UNITED NATIONS, July 26 (Itar-Tass) - U.N. Secretary-General Ban Ki-moon urged Israel and Palestine to act “courageously” in order to settle their conflict as soon as possible by pursuing a two-state solution.

“Hard negotiations still lie ahead, but only the parties can make a decision, hard decisions,” Ban said at a meeting with U.S. Secretary of State John Kerry on Thursday, July 25.

“I strongly urge the leaders of Palestine and Israel to seize this opportunity and respond positively and courageously so that the two-state solution can be realised as soon as possible,” the U.N. Secretary-General said.

Last Friday, July 19, after three days of exhausting consultations with the Palestinians, Kerry announced that a platform for new talks had been agreed and that the sides would send their delegations to Washington next week.

He said this would be the beginning of direct contacts between Palestinian and Israel.

“We have reached an agreement that establishes a basis for resuming direct final status negotiations between the Palestinians and the Israelis.
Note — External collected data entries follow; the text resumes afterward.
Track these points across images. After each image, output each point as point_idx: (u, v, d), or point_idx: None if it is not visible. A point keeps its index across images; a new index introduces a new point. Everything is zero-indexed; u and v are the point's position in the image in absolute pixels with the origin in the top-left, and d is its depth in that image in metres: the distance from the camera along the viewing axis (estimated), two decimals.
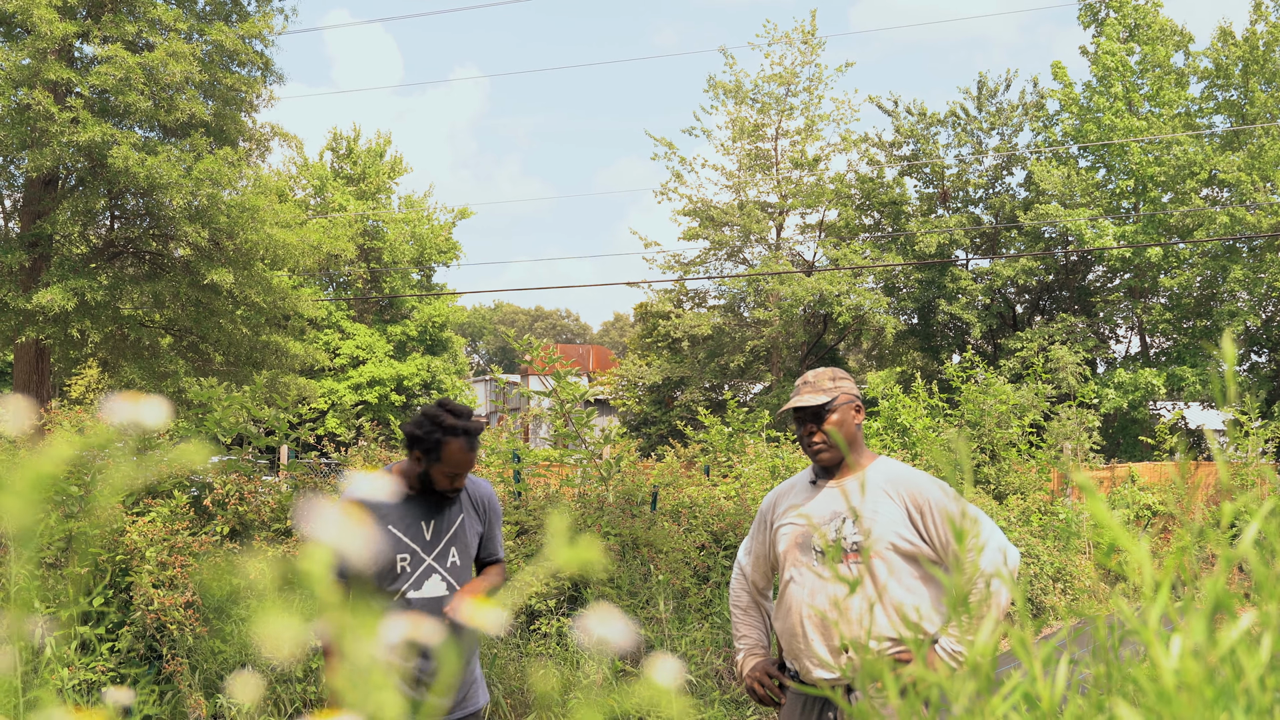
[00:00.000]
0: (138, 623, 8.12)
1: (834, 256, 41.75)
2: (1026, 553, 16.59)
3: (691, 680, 9.81)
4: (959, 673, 1.51)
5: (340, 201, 44.66)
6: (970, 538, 1.59)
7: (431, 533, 5.22)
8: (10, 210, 28.95)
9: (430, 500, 5.25)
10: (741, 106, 42.12)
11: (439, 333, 48.31)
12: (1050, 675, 1.53)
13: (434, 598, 5.17)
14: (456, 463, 5.09)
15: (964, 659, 1.49)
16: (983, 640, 1.51)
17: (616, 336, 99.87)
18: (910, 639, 1.63)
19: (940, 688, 1.52)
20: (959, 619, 1.55)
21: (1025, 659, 1.51)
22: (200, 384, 10.87)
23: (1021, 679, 1.53)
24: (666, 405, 44.92)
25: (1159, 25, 39.53)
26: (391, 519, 5.18)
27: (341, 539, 1.03)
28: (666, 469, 14.93)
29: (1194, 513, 20.20)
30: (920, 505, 4.75)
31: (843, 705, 1.66)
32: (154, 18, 27.20)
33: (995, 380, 20.66)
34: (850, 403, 4.98)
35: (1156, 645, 1.36)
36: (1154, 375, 37.58)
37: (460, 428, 5.10)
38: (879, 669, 1.56)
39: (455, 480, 5.15)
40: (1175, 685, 1.30)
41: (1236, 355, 5.73)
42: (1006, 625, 1.59)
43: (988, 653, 1.51)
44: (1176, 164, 37.52)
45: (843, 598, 4.64)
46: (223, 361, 30.01)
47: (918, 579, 4.71)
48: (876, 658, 1.60)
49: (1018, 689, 1.52)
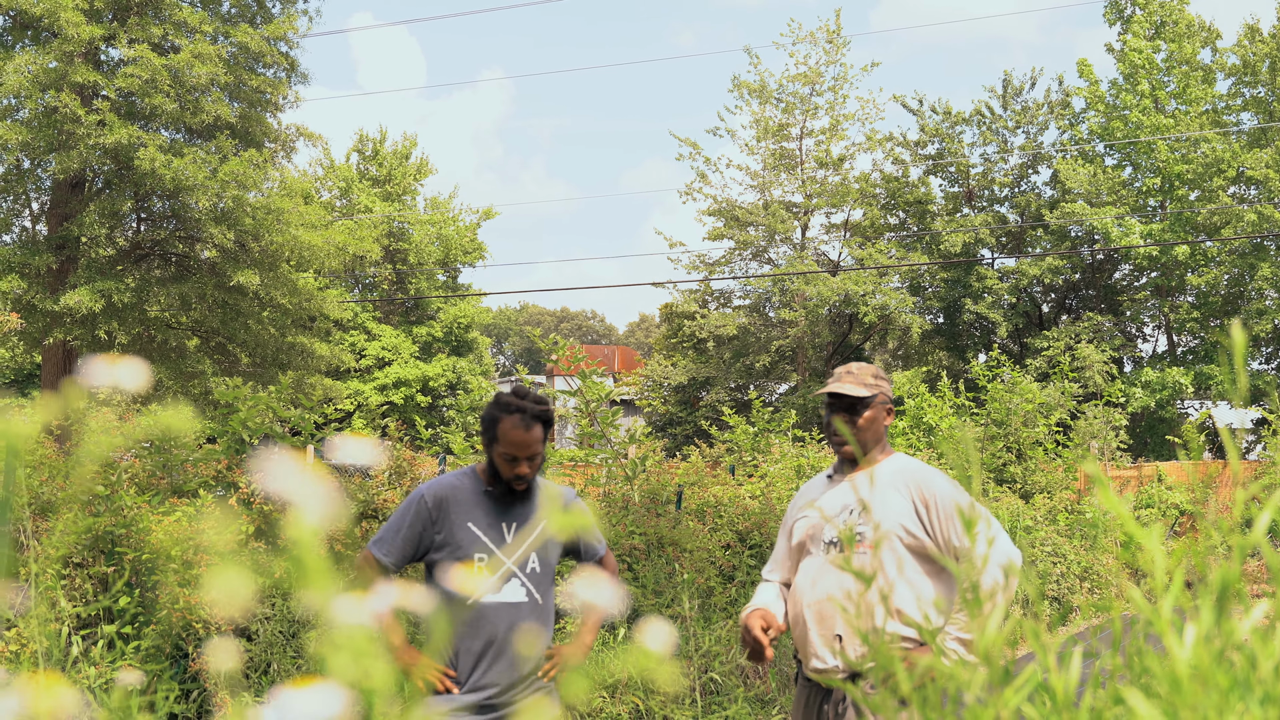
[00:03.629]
0: (163, 621, 8.15)
1: (859, 256, 41.67)
2: (1053, 551, 16.55)
3: (715, 678, 9.80)
4: (971, 663, 1.50)
5: (366, 203, 44.75)
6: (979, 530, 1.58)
7: (513, 535, 5.05)
8: (38, 213, 29.08)
9: (512, 501, 5.08)
10: (766, 106, 42.07)
11: (464, 334, 48.35)
12: (1064, 667, 1.52)
13: (511, 604, 5.00)
14: (512, 442, 4.93)
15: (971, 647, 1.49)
16: (993, 629, 1.50)
17: (642, 337, 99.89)
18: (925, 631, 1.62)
19: (954, 679, 1.52)
20: (970, 609, 1.55)
21: (1039, 650, 1.51)
22: (226, 384, 10.91)
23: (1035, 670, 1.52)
24: (692, 405, 44.92)
25: (1185, 22, 39.38)
26: (472, 515, 5.04)
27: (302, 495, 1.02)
28: (692, 468, 14.93)
29: (1221, 510, 20.11)
30: (925, 499, 4.77)
31: (856, 697, 1.66)
32: (179, 20, 27.29)
33: (1022, 379, 20.62)
34: (885, 404, 5.02)
35: (1170, 634, 1.35)
36: (1181, 374, 37.45)
37: (515, 405, 4.98)
38: (891, 660, 1.56)
39: (516, 466, 4.97)
40: (1188, 674, 1.29)
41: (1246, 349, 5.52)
42: (1019, 616, 1.59)
43: (999, 642, 1.50)
44: (1204, 161, 37.37)
45: (842, 588, 4.67)
46: (249, 363, 30.10)
47: (923, 573, 4.73)
48: (886, 649, 1.60)
49: (1031, 680, 1.52)
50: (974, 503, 1.79)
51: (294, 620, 8.63)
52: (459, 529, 5.01)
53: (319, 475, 1.04)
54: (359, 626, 0.99)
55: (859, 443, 4.95)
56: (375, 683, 0.97)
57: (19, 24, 27.62)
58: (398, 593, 1.15)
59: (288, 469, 1.02)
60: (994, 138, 42.87)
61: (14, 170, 27.86)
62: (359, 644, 0.98)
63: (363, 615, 1.00)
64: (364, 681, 0.97)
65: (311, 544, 0.99)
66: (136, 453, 9.95)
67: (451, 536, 5.01)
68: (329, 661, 0.97)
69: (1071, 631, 15.26)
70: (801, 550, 5.02)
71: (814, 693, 4.89)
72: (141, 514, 8.66)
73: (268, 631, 8.42)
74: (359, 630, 0.99)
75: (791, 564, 5.17)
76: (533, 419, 4.98)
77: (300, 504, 1.01)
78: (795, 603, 4.93)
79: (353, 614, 1.00)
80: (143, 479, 9.34)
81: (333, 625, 0.99)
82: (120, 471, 9.12)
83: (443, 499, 5.06)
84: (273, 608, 8.62)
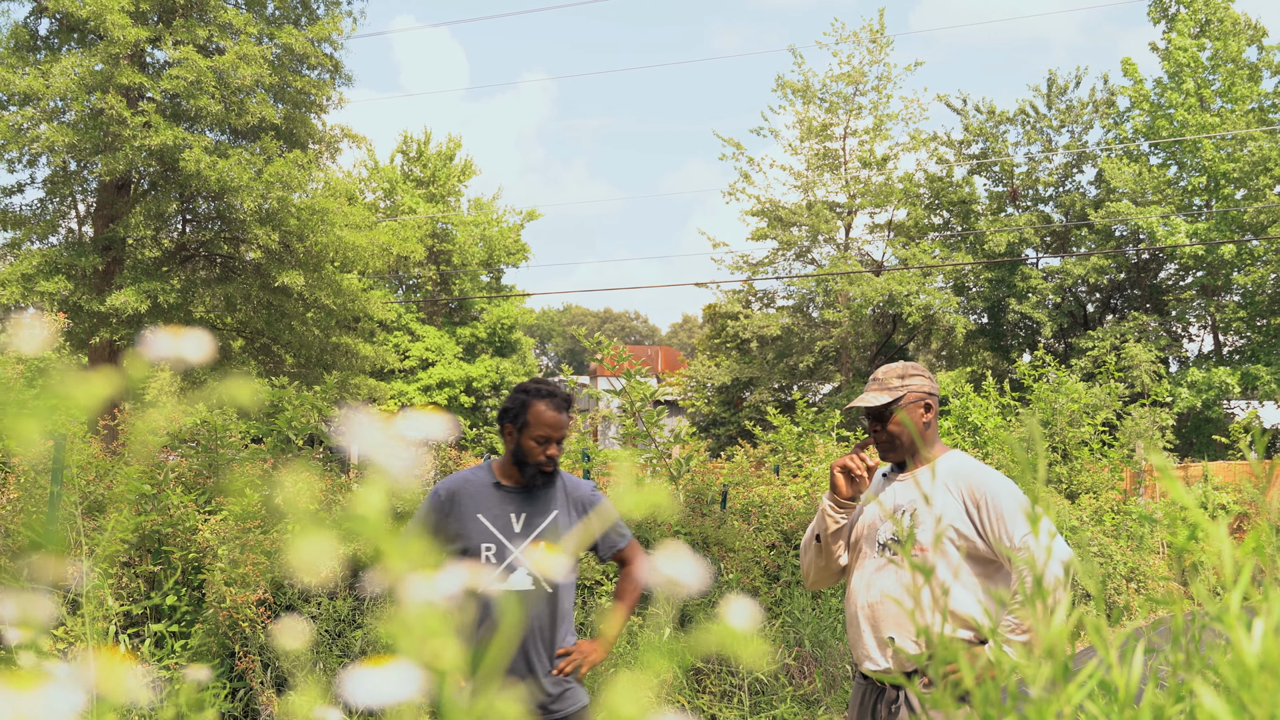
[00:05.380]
0: (210, 620, 8.18)
1: (903, 256, 41.56)
2: (1099, 552, 16.46)
3: (761, 678, 9.79)
4: (1034, 658, 1.49)
5: (410, 204, 44.87)
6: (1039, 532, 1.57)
7: (522, 525, 5.17)
8: (84, 214, 29.28)
9: (525, 494, 5.23)
10: (809, 106, 42.00)
11: (508, 334, 48.41)
12: (1126, 663, 1.51)
13: (517, 592, 5.13)
14: (546, 424, 5.11)
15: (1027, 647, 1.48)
16: (1058, 625, 1.49)
17: (685, 338, 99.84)
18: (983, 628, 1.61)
19: (1015, 675, 1.50)
20: (1028, 604, 1.53)
21: (1100, 646, 1.49)
22: (272, 384, 10.93)
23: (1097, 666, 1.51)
24: (735, 406, 44.86)
25: (1231, 19, 39.10)
26: (482, 507, 5.18)
27: (386, 455, 1.02)
28: (736, 468, 14.91)
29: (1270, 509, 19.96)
30: (977, 499, 4.72)
31: (915, 692, 1.64)
32: (224, 22, 27.43)
33: (1067, 379, 20.53)
34: (919, 401, 4.95)
35: (1237, 627, 1.33)
36: (1228, 374, 37.19)
37: (546, 388, 5.19)
38: (954, 652, 1.55)
39: (547, 447, 5.13)
40: (1257, 666, 1.27)
41: None
42: (1080, 611, 1.57)
43: (1063, 637, 1.49)
44: (1250, 160, 37.11)
45: (896, 589, 4.65)
46: (294, 363, 30.22)
47: (974, 575, 4.69)
48: (947, 643, 1.59)
49: (1094, 675, 1.50)
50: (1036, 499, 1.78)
51: (340, 619, 8.65)
52: (469, 520, 5.17)
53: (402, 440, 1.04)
54: (429, 606, 0.99)
55: (897, 447, 4.93)
56: (445, 664, 0.96)
57: (65, 27, 27.80)
58: None
59: (374, 430, 1.01)
60: (1038, 137, 42.71)
61: (60, 172, 28.05)
62: (429, 624, 0.97)
63: (432, 595, 0.99)
64: (434, 662, 0.96)
65: (384, 516, 0.98)
66: (183, 453, 10.00)
67: (463, 528, 5.17)
68: (399, 641, 0.96)
69: (1127, 630, 15.18)
70: (856, 550, 5.00)
71: (869, 691, 4.89)
72: (188, 513, 8.71)
73: (315, 631, 8.45)
74: (429, 609, 0.98)
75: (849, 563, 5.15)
76: (563, 401, 5.20)
77: (383, 466, 1.00)
78: (850, 603, 4.93)
79: (423, 593, 0.99)
80: (189, 478, 9.38)
81: (402, 604, 0.99)
82: (167, 471, 9.17)
83: (454, 491, 5.24)
84: (319, 607, 8.64)
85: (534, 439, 5.12)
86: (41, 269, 26.59)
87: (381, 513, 1.00)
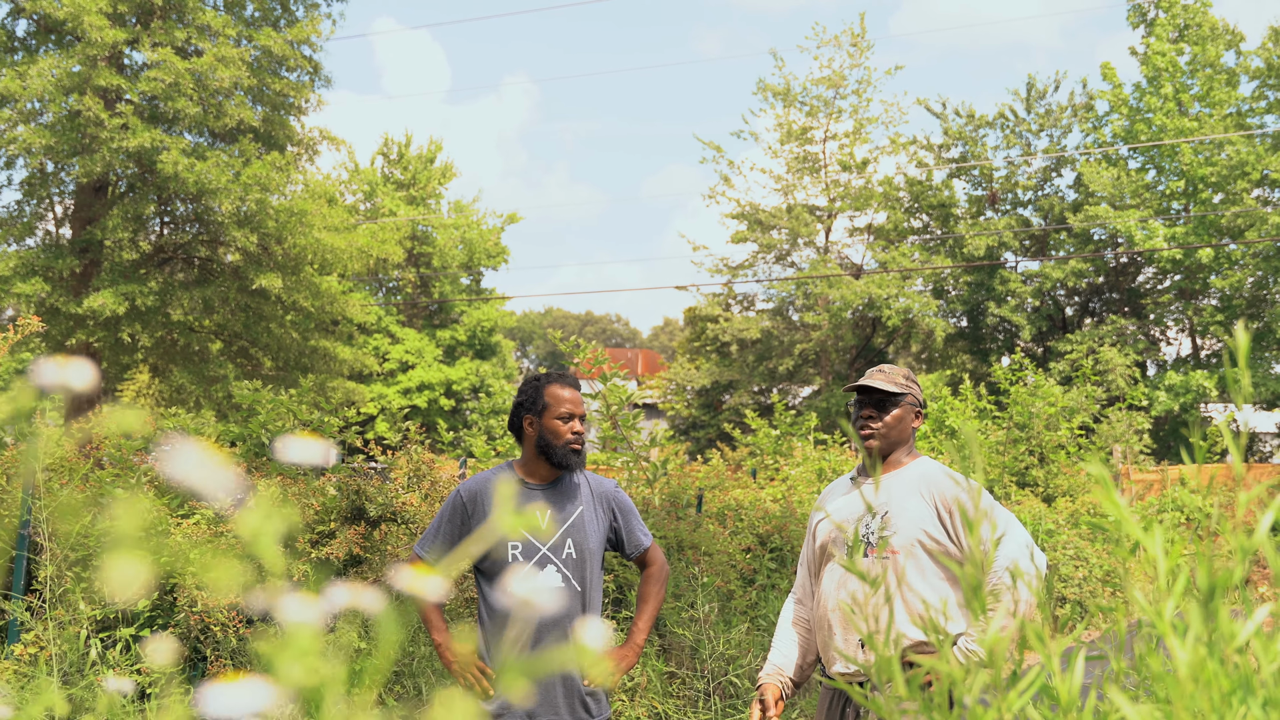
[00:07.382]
0: (181, 624, 8.15)
1: (882, 259, 41.62)
2: (1075, 555, 16.48)
3: (734, 680, 9.78)
4: (972, 666, 1.49)
5: (390, 207, 44.84)
6: (984, 528, 1.57)
7: (547, 522, 5.11)
8: (61, 216, 29.19)
9: (550, 491, 5.19)
10: (790, 109, 42.05)
11: (488, 337, 48.37)
12: (1069, 670, 1.50)
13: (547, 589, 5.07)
14: (564, 399, 5.14)
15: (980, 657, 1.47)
16: (995, 631, 1.49)
17: (666, 341, 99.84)
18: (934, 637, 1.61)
19: (956, 682, 1.50)
20: (974, 610, 1.53)
21: (1042, 653, 1.49)
22: (248, 387, 10.88)
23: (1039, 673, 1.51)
24: (715, 409, 44.88)
25: (1209, 25, 39.23)
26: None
27: (200, 476, 1.02)
28: (713, 472, 14.91)
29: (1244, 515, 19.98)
30: (950, 505, 4.74)
31: (858, 699, 1.64)
32: (203, 24, 27.40)
33: (1044, 382, 20.56)
34: (915, 407, 5.02)
35: (1171, 636, 1.34)
36: (1205, 377, 37.27)
37: (554, 372, 5.25)
38: (891, 666, 1.55)
39: (571, 423, 5.13)
40: (1189, 677, 1.28)
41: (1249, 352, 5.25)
42: (1024, 619, 1.57)
43: (1001, 644, 1.49)
44: (1228, 164, 37.22)
45: (861, 592, 4.65)
46: (272, 366, 30.15)
47: (944, 579, 4.71)
48: (891, 654, 1.58)
49: (1035, 682, 1.50)
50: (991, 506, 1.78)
51: None
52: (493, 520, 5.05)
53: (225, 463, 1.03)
54: (306, 625, 0.98)
55: (885, 441, 4.94)
56: (320, 681, 0.96)
57: (43, 28, 27.75)
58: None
59: (196, 456, 1.01)
60: (1017, 141, 42.81)
61: (38, 174, 27.99)
62: (303, 642, 0.97)
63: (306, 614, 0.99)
64: (308, 679, 0.96)
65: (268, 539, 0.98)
66: (155, 456, 9.96)
67: None
68: (272, 659, 0.96)
69: (1092, 635, 15.21)
70: (825, 553, 5.01)
71: (836, 696, 4.89)
72: (160, 516, 8.68)
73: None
74: (304, 628, 0.98)
75: (815, 568, 5.16)
76: (574, 380, 5.28)
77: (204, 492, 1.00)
78: (820, 605, 4.93)
79: (300, 612, 0.99)
80: (161, 481, 9.35)
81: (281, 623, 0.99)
82: (139, 474, 9.14)
83: (476, 493, 5.19)
84: None
85: (558, 417, 5.11)
86: (18, 271, 26.51)
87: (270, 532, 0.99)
This is a significant and welcome step forward,” Kerry said.

He noted that “candid, private conversations are the very best way to preserve the time and the space for progress and understanding when you face difficult, complicated issues such as Middle East peace.”

At the same time, he admitted that “no one believes that the longstanding differences between the parties can be resolved overnight or just wiped away.”

Kerry pointed out that “the challenges require some very tough choices in the days ahead” and “the road ahead will be difficult and the challenges that the parties face are daunting” but said he was “hopeful because of the courageous leadership shown by President Abbas and Prime Minister Netanyahu. Both of them have chosen to make difficult choices here, and both of them were instrumental in pushing in this direction.”

They agreed that “the difficult road ahead is worth traveling and that the daunting challenges that we face are worth tackling. So they have courageously recognised that in order for Israelis and Palestinians to live together side by side in peace and security, they must begin by sitting at the table together in direct talks.”

He welcomed “the positive steps that Israelis themselves and Palestinians are taking on the ground and the promise that those steps represent about the possibilities of the future.”

“The path to resolution of this longstanding conflict in this critical corner of the world, that path is not about fate. It’s about choices, choices that people can make. And this is not up to chance. It’s up to the Israeli people and the Palestinian people and no one else,” the secretary of state said.

Direct talks between Israel and Palestine stopped in September 2010 after the former had refused to suspend the construction of new settlements in the West Bank.

On Tuesday, July 23, Russian Permanent Representative to the United Nations Vitaly Churkin called for supporting the attempt to resume the discussion by holding a ministerial meeting of the Middle East Quartet of international mediators at the earliest opportunity. The meeting may take place in early August during Russian Foreign Minister Sergei Lavrov’s upcoming visit to the United States.